## Your task
Reproduce the following data verbatim, keeping every line unchanged.

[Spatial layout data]
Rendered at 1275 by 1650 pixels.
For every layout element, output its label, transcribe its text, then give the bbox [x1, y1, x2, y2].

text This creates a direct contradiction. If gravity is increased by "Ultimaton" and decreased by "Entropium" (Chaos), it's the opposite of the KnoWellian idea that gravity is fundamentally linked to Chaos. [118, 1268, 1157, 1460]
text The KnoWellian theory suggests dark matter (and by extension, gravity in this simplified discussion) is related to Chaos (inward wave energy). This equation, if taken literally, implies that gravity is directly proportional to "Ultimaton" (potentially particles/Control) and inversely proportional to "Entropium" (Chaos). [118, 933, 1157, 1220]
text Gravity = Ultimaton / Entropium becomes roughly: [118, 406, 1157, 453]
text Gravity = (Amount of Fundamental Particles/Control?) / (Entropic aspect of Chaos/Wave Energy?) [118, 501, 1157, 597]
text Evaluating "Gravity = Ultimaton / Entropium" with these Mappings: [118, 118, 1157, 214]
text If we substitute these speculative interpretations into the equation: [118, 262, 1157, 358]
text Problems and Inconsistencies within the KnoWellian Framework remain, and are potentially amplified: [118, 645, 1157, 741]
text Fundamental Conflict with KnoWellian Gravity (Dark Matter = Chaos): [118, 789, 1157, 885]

## Output of the task
Rendered at 1275 by 1650 pixels.
For every layout element, output its label, transcribe its text, then give the bbox [x1, y1, x2, y2].

text This creates a direct contradiction. If gravity is increased by "Ultimaton" and decreased by "Entropium" (Chaos), it's the opposite of the KnoWellian idea that gravity is fundamentally linked to Chaos. [118, 1268, 1157, 1460]
text The KnoWellian theory suggests dark matter (and by extension, gravity in this simplified discussion) is related to Chaos (inward wave energy). This equation, if taken literally, implies that gravity is directly proportional to "Ultimaton" (potentially particles/Control) and inversely proportional to "Entropium" (Chaos). [118, 933, 1157, 1220]
text Gravity = Ultimaton / Entropium becomes roughly: [118, 406, 1157, 453]
text Gravity = (Amount of Fundamental Particles/Control?) / (Entropic aspect of Chaos/Wave Energy?) [118, 501, 1157, 597]
text Evaluating "Gravity = Ultimaton / Entropium" with these Mappings: [118, 118, 1157, 214]
text If we substitute these speculative interpretations into the equation: [118, 262, 1157, 358]
text Problems and Inconsistencies within the KnoWellian Framework remain, and are potentially amplified: [118, 645, 1157, 741]
text Fundamental Conflict with KnoWellian Gravity (Dark Matter = Chaos): [118, 789, 1157, 885]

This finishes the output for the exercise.